EXERCISE INPUTS |
☆ ☆ ☆
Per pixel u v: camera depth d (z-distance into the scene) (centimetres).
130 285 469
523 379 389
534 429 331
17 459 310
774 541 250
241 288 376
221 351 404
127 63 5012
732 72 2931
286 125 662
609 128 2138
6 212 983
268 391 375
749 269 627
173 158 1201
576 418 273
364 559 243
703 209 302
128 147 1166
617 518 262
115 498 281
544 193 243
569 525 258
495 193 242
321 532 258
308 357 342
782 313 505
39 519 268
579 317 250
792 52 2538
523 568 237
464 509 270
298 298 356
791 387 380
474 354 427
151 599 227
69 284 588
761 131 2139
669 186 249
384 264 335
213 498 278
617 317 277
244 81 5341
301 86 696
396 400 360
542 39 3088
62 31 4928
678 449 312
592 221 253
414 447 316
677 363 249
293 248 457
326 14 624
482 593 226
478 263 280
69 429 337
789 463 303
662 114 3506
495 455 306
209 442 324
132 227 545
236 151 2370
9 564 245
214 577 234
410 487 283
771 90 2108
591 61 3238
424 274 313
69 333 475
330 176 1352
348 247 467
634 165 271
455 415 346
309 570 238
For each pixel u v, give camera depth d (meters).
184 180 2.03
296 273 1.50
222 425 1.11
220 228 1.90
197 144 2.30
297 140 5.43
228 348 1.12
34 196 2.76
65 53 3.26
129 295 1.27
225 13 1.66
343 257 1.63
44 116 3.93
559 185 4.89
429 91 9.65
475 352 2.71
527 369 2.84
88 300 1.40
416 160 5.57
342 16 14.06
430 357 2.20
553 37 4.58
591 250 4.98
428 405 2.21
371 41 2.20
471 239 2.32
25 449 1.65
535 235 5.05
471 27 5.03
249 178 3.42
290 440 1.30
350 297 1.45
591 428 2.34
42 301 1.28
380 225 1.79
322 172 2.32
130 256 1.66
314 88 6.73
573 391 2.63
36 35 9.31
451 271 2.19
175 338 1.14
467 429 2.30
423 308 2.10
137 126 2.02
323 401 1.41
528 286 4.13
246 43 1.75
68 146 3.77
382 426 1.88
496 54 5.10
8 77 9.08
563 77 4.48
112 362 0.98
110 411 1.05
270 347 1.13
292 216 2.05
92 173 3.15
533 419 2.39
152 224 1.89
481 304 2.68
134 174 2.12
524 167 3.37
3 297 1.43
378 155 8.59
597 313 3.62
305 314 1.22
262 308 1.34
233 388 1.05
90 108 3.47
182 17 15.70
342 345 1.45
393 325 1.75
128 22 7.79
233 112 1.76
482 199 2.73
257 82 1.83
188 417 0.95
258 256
☆ ☆ ☆
PROBLEM DETAILS | Only the lines from the one with "42 301 1.28" to the end of the listing are wanted. Print them exactly, keeping both ends.

SOLVED PROBLEM |
42 301 1.28
380 225 1.79
322 172 2.32
130 256 1.66
314 88 6.73
573 391 2.63
36 35 9.31
451 271 2.19
175 338 1.14
467 429 2.30
423 308 2.10
137 126 2.02
323 401 1.41
528 286 4.13
246 43 1.75
68 146 3.77
382 426 1.88
496 54 5.10
8 77 9.08
563 77 4.48
112 362 0.98
110 411 1.05
270 347 1.13
292 216 2.05
92 173 3.15
533 419 2.39
152 224 1.89
481 304 2.68
134 174 2.12
524 167 3.37
3 297 1.43
378 155 8.59
597 313 3.62
305 314 1.22
262 308 1.34
233 388 1.05
90 108 3.47
182 17 15.70
342 345 1.45
393 325 1.75
128 22 7.79
233 112 1.76
482 199 2.73
257 82 1.83
188 417 0.95
258 256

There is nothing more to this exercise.